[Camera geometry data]
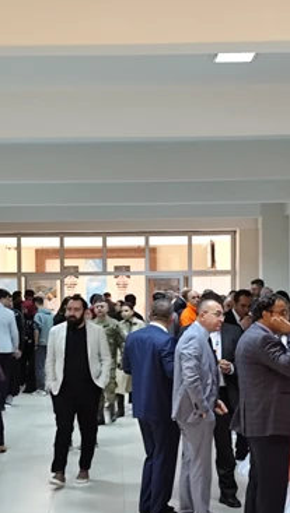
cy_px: 327
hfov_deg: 15.1
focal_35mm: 80
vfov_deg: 26.4
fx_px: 1091
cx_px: 118
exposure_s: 1/25
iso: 800
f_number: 1.65
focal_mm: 6.14
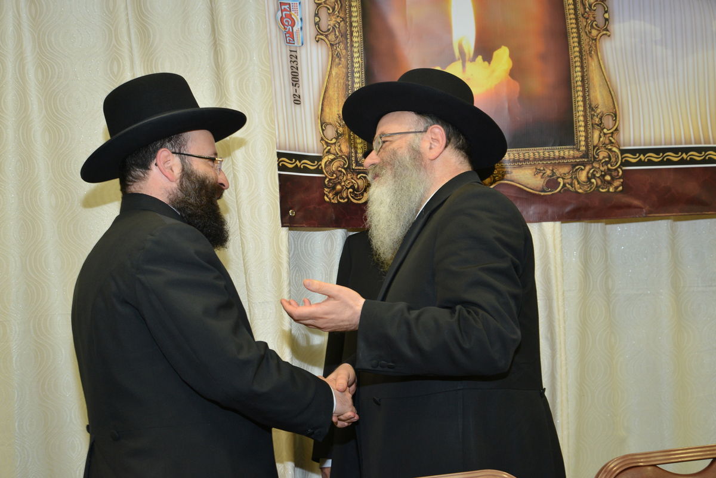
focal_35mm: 42
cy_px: 239
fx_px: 835
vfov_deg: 31.9
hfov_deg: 46.4
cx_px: 358
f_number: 5
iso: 1000
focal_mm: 42
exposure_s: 1/80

* **TASK REQUIREMENTS**: The expected output is every line of the data, unchanged, with the pictures skipped.

* **RESULT OF THIS TASK**:
cy_px: 327
hfov_deg: 15.1
focal_35mm: 80
vfov_deg: 26.4
fx_px: 1091
cx_px: 118
exposure_s: 1/25
iso: 800
f_number: 1.65
focal_mm: 6.14
focal_35mm: 42
cy_px: 239
fx_px: 835
vfov_deg: 31.9
hfov_deg: 46.4
cx_px: 358
f_number: 5
iso: 1000
focal_mm: 42
exposure_s: 1/80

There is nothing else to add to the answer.